EXERCISE INSTRUCTIONS: Please revise the entries below by replacing "legend" with "key" everywhere it occurs, keeping everything else the same. Leave the pictures out of your answer.

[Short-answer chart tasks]
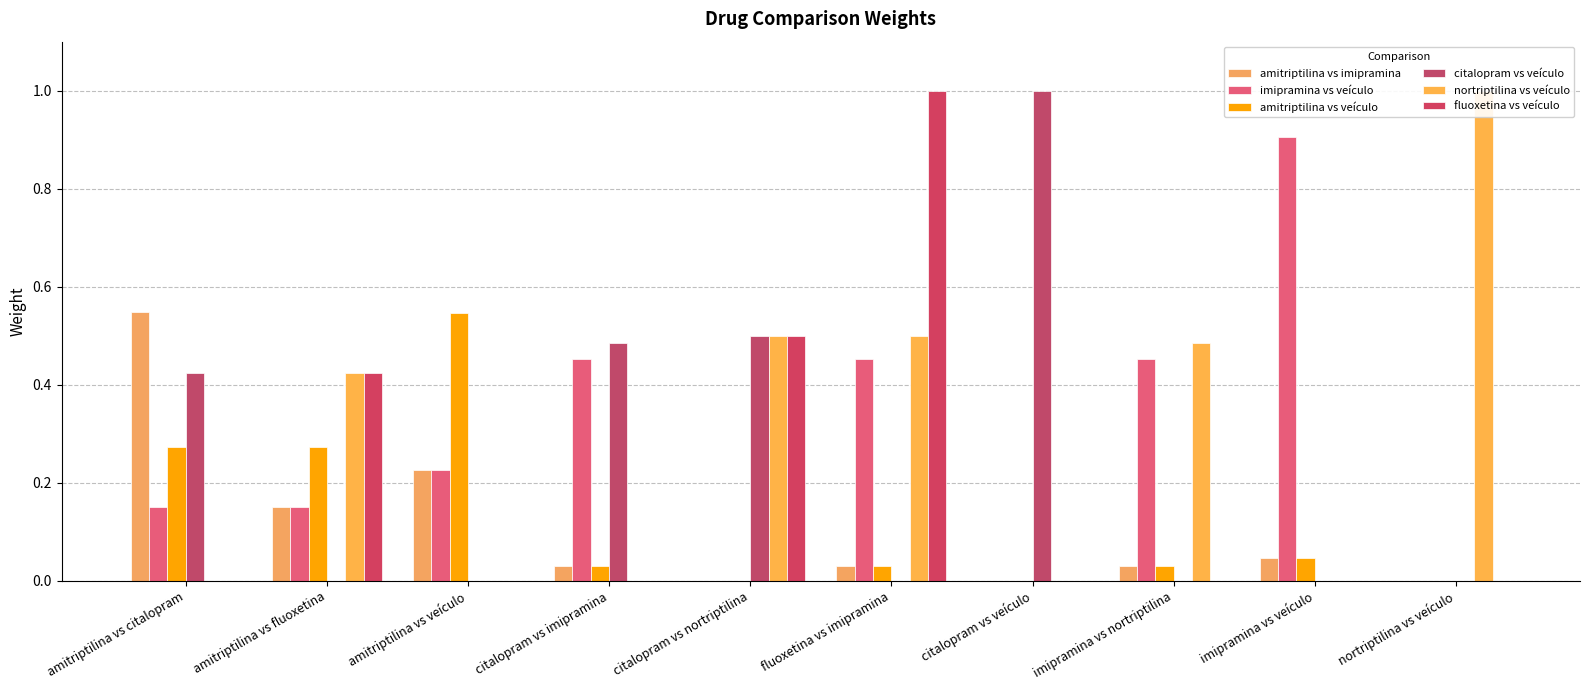

Are the bars horizontal?

No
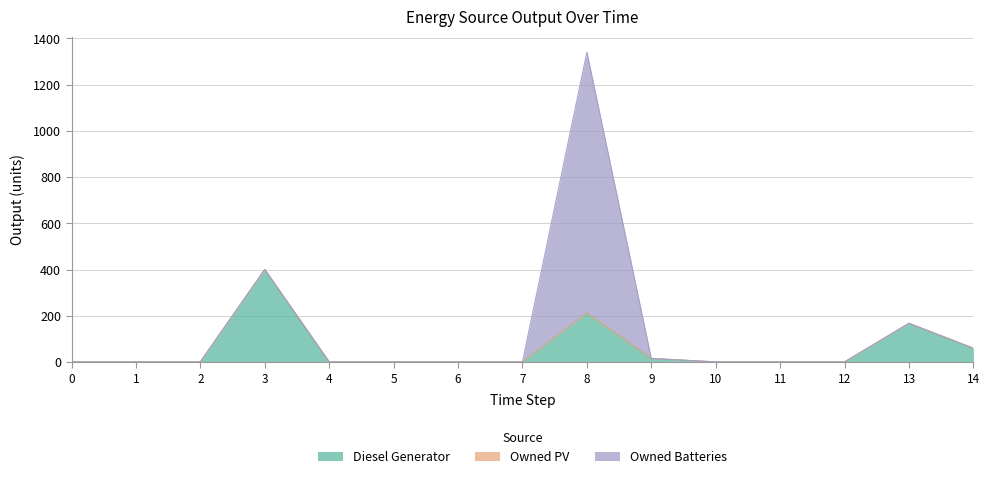

At which label does Owned Batteries reach its peak?

8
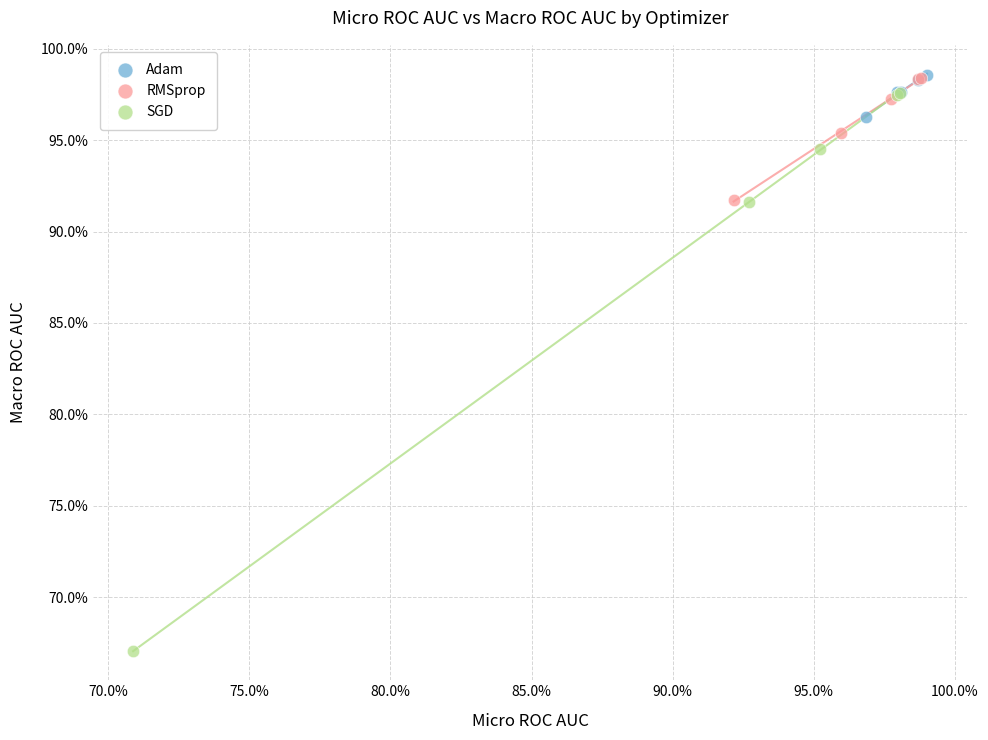

What are all the series names shown in the legend?

Adam, RMSprop, SGD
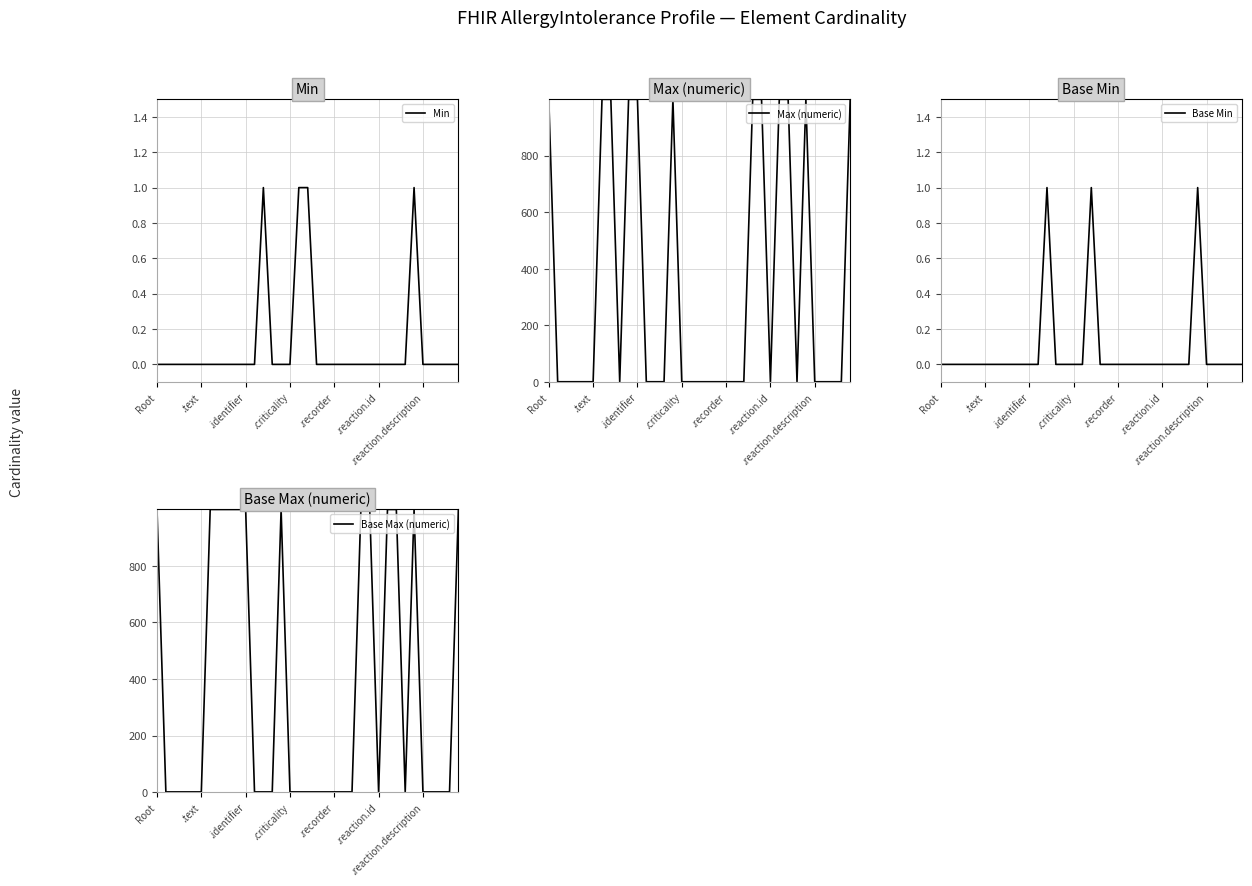

What is the spread (max minus min) of values at 16?

1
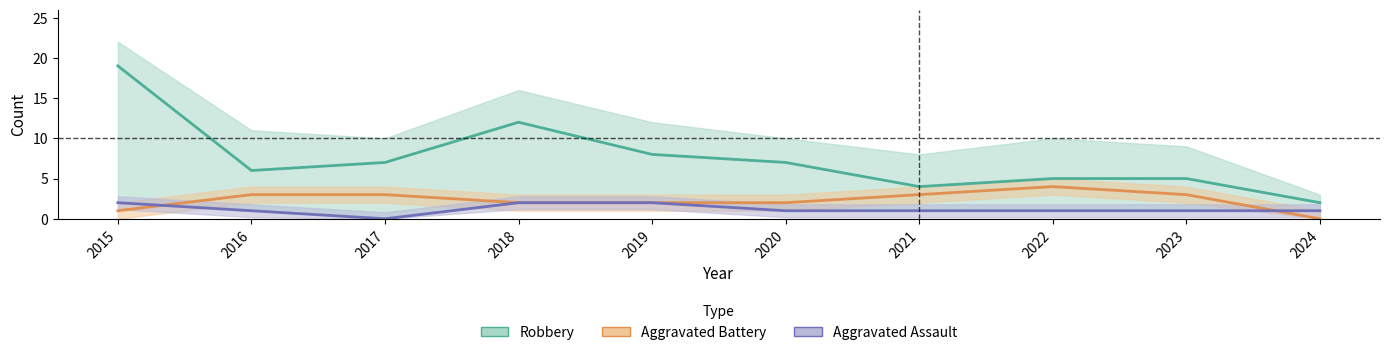

What is the average value of the Aggravated Assault series?

1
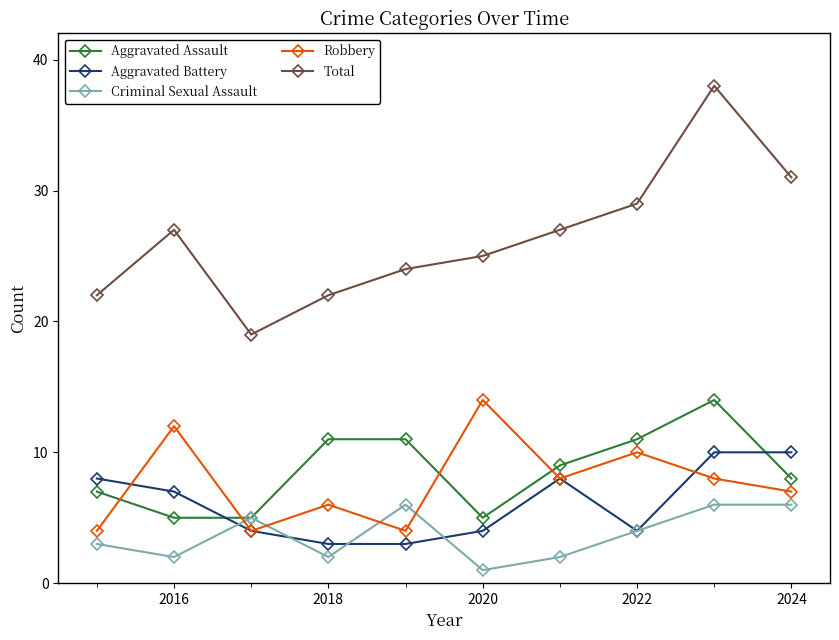

True or false: Total has more than 1 points higher than both neighbors.

True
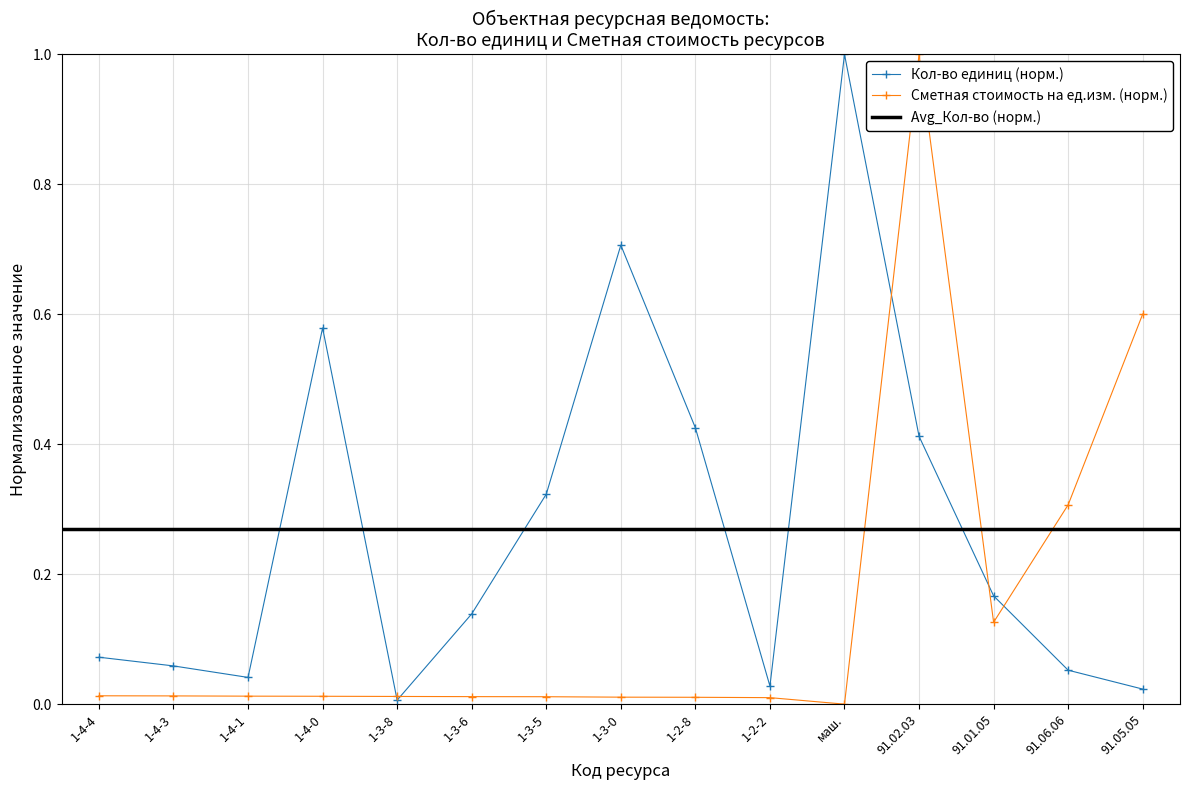

How many interior local valleys does the Сметная стоимость (на ед.изм.) series have?

2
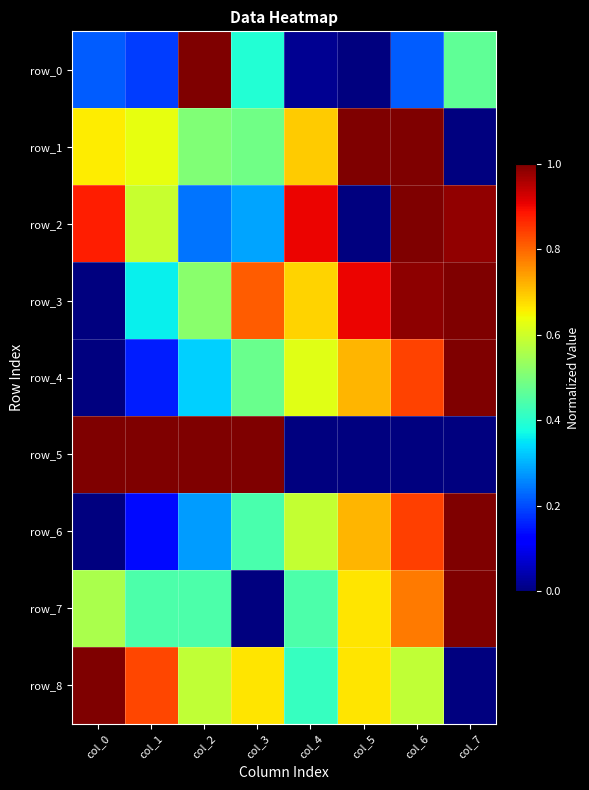

What is the difference between the second highest and second lowest values in the row_1 series?

0.5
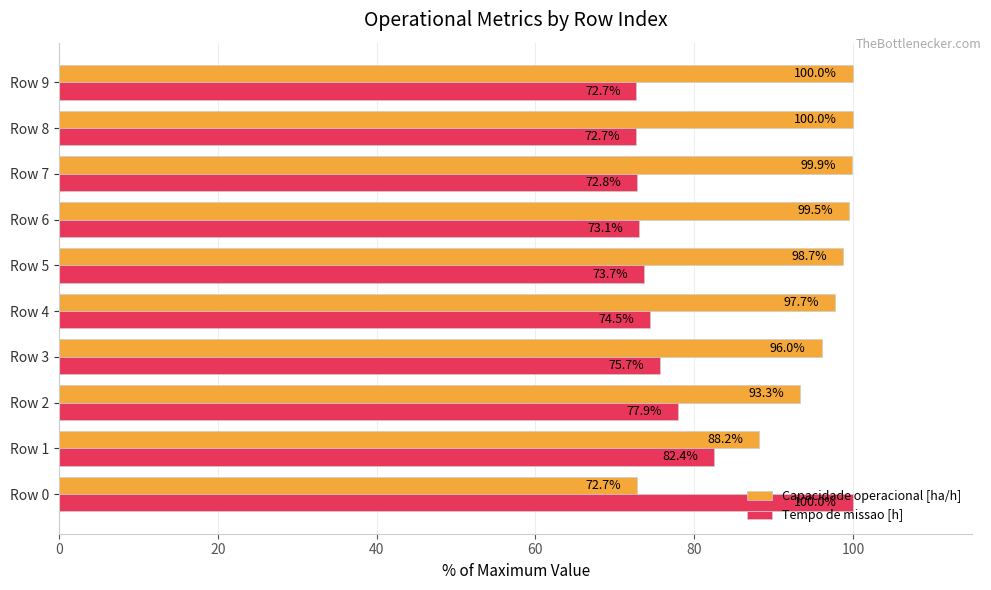

What are all the series names shown in the legend?

Capacidade operacional [ha/h], Tempo de missao [h]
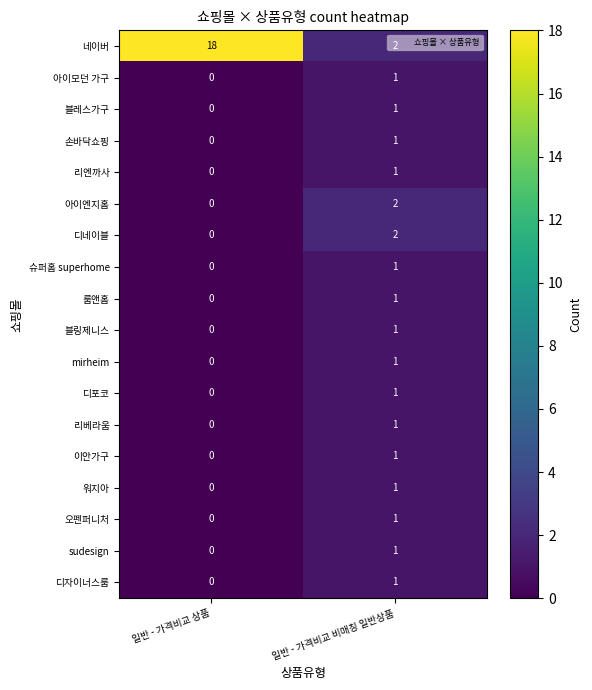

Which label corresponds to the smallest value in the chart?

일반 - 가격비교 상품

ANSWER:
Are the bars horizontal?

No

At which label does Owned Batteries reach its peak?

8

What are all the series names shown in the key?

Adam, RMSprop, SGD

What is the spread (max minus min) of values at 16?

1

What is the average value of the Aggravated Assault series?

1

True or false: Total has more than 1 points higher than both neighbors.

True

How many interior local valleys does the Сметная стоимость (на ед.изм.) series have?

2

What is the difference between the second highest and second lowest values in the row_1 series?

0.5

What are all the series names shown in the key?

Capacidade operacional [ha/h], Tempo de missao [h]

Which label corresponds to the smallest value in the chart?

일반 - 가격비교 상품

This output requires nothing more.